The most difficult audience is the UK audience. Because they're too close. And frankly I think they're bored with anything to do with Ireland. They've just had enough. The Irish audience for the film is extraordinary, very warm. When we opened in Belfast, both sides came — the heads of Sinn Fein, the heads of the DUP, ex-hunger-strikers, ex-IRA members. They understand that it's a fictional account, but also that it's a celebration.
I've seen it play well at the Venice Film Festival, with Italian subtitles, and at Toronto and New York. And I saw it play here in Washington last night to a very sophisticated audience who understood every single reference. From a political standpoint, the Washington audience gets everything about it. They liked the politics of it, because it's their business.
While they're in the van, McGuinness and Paisley are being observed by British agents. So theirs is sort of a performance within a performance. Did you think of it that way?
Oh, yeah. That's what it is. The car is the stage, and we are the audience of the audience that's watching the video surveillance of the car. We're one step removed, because the secret service is also watching the movie. Watching them perform. As they did in real life in Northern Ireland.
One of your supporting character is Tony Blair, who doesn't come off all that well.
I'm guilty of using Blair as a kind of comic relief in the movie. But I don't really care what Blair's detractors think of him. History will write itself. I can tell you for a fact that he was incredibly involved in the peace process.
In addition to the two central characters, one of the cast is also deceased. John Hurt. Did you know he was that ill?

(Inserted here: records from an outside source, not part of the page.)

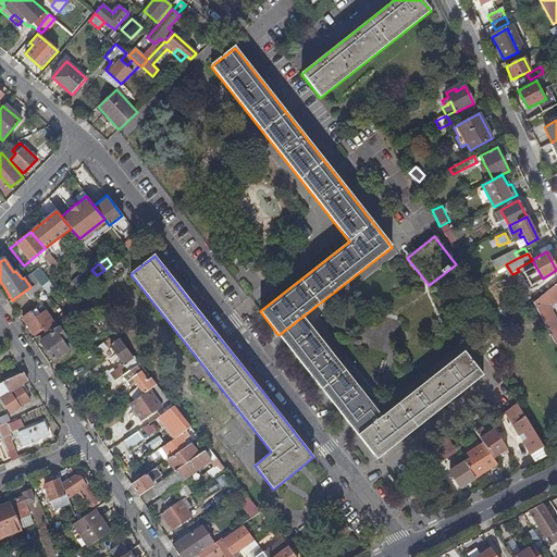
[(506,264),(502,267),(508,276),(512,274),(506,264)]
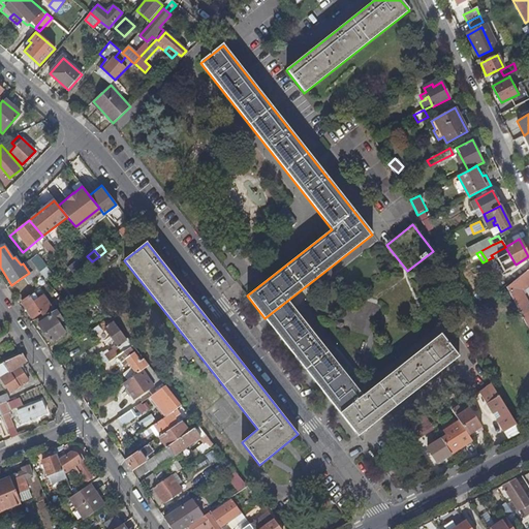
[(36,253),(29,259),(35,268),(39,272),(47,267),(36,253)]
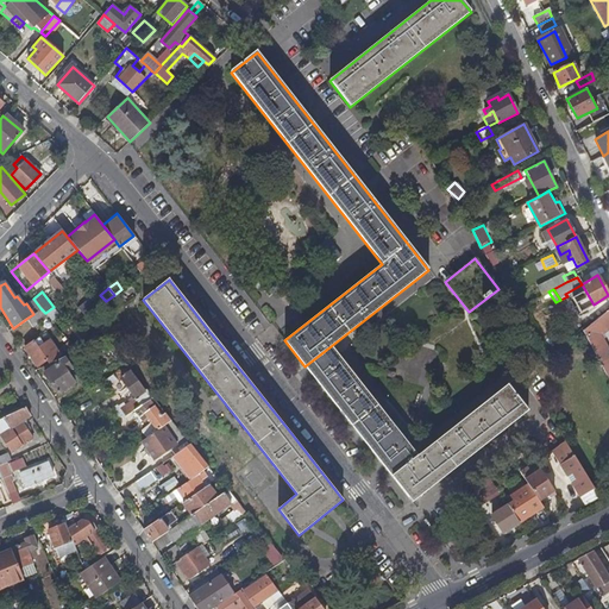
[(86,316),(99,306),(92,296),(77,307),(86,316)]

Yes. Although John wasn't very interested in talking about that. One of the reasons we took John is that he wanted to say those lines. He really wanted to be part of the movie. I felt that John has just contributed so much to cinema over the years that if he fancied doing that, then it was our job to give him the space to do it.
Was it hard working with him?
No. We made it very comfortable for him. The difficulty was getting insurance. So we said we'd shoot his scenes in a short period of time. He knew he was seriously ill. But he wanted to work right to the end. He had a drink every night at the bar, and he was a very happy man.
Featured image: Colm Meaney & Timothy Spal. Courtesy IFC.